On October 1, 1850, MMS was renamed MMC. That Indians were admitted in MMS in 1842, and the first batch of students graduated in 1852 (with a Diploma entitled Graduate of the Madras Medical College--?), and it was affiliated to the University of Madras in 1857 are known.

The Madras Journal Literature and Science (VIII: 268, 1838) includes a note MMS under Scientific Intelligence (XVI) by an unnamed author. I paraphrase details from that article here.

The first paragraph eloquently waxes on the greatness of western medical practice contrasted against Indian medical practice and how Indians were averse to seeking western medical advice; this note indicates that MMS was going to be a milestone in Indian medical history.

The author gloats that the language of instruction would be English, which would prevent learners from learning Indian medical practice. I felt that the author of this note, in his/ her enthusiasm to drive home points, had used an aggressive language. I realise that past doings cannot be undone.

The second paragraph refers briefly to the origins of MMS explaining the sorts of medical personnel then in practice: the Apothecaries and the Dressers. The Apothecaries were generally British and occasionally other Europeans, whereas the Dressers were Indians. Because formal medical training was offered to these personnel, except that they received voluntary training in army hospitals, the need for formal training to generate personnel for employment at GH arose. This led to the start of MMS in Mortimer and Harding superintendents (professors).

All published documents on MMC, refer only to Mortimer and none to Harding (e.g., Dorairajan et al., 2007).

According to this note, Harding (full name unavailable) was the professor of surgery and played equally key role in the establishment of MMS, as much as Mortimer did: “Very great credit is due to those gentlemen [sic Mortimer and Harding] for the persevering industry with which they advanced the school from its small beginnings to its palmy (balmy-?) state in which it now flourishes.” The third paragraph refers to students admitted into the programme, which again includes unpalatable language: “A limitation of the beneficial influences of the institution to the public servants.

…: and we doubt not that the fullest advantages of such an establishment will be reaped shortly, by the admission of pupils, the children of those who are desirous of educating their sons to a knowledge of medicine, with a view to their exercising the profession in this country, with the lights of European science, instead of by the scintillations of their own ignis-fatuus illusion, intangible, deceptive) which leads to a region where non incubat atra.” [Dominik Wujastyk, Vienna: non incubat atra should be nox incubat atra, sensu Vergil, meaning dark night sits brooding on the deep]. Only one pupil, not belonging to public service, was an Indo-Briton sponsored by the Rajah of Travancore, whose identity could not be tracked.

The last two paragraphs describe the public examination held for those qualifying on December 13, 1837.

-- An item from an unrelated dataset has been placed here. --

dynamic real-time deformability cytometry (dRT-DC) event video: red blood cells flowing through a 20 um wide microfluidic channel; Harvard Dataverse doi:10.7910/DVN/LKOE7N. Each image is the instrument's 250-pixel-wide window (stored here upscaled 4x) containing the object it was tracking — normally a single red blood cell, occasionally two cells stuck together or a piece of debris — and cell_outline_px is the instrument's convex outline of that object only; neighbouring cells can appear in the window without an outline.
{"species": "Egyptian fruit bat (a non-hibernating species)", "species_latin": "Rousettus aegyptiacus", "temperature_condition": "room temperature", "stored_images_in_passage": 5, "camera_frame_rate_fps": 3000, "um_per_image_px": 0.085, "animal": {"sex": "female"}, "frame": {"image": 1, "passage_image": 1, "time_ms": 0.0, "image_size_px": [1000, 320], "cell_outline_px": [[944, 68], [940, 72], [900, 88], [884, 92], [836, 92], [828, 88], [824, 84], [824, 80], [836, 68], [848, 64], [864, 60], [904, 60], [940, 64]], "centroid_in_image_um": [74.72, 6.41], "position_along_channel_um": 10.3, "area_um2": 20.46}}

These paragraphs vividly portray every minor detail, such as the ascending arrangement of benches (gallery) for student seating. The examining board consisted of Lord Elphinstone, Sir Peregrine Maitland, and the Hon.

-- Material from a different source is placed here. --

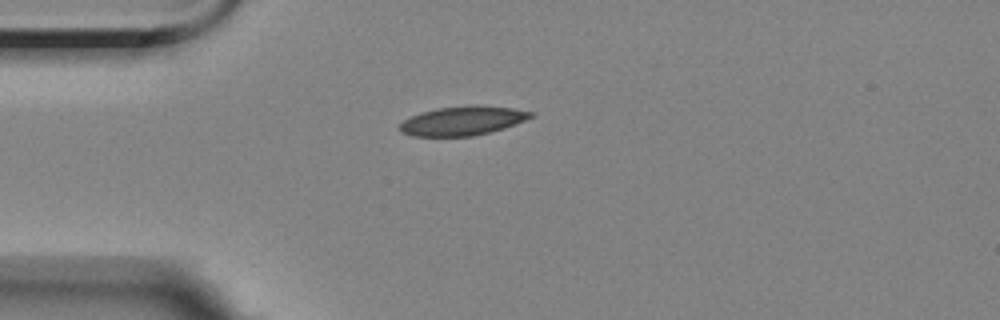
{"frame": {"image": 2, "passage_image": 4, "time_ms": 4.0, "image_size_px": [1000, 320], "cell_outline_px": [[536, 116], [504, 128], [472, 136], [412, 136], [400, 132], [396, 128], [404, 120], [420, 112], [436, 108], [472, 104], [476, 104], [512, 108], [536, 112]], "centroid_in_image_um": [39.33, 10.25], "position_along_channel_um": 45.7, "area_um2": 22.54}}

Sullivan. Frederic Adams oversaw the examination. In his introduction, Mortimer lamented over the difficulty in training learners because they lacked worthwhile previous education.

The first batch of students examined consisted of Indo-Britons (nearly half the number), two-three Europeans, one Muslim (Mooden Sheriff--?), and six Christians, and the remainder Hindus.

Mortimer examined students in Materia Medica and Harding in Anatomy.

Harding used, in the Anatomy examination, an articulated skeleton and Auzoux anatomical figures that were imported from France. The note concludes with an outline of the syllabus used by Mortimer and Harding (Materia Medica, Medicinal Combination, and Anatomy).

Frederick Adams, present during the examination process, encouraged the examinees to perform their duties as medical personnel in the presidency service with assiduity and concluded it.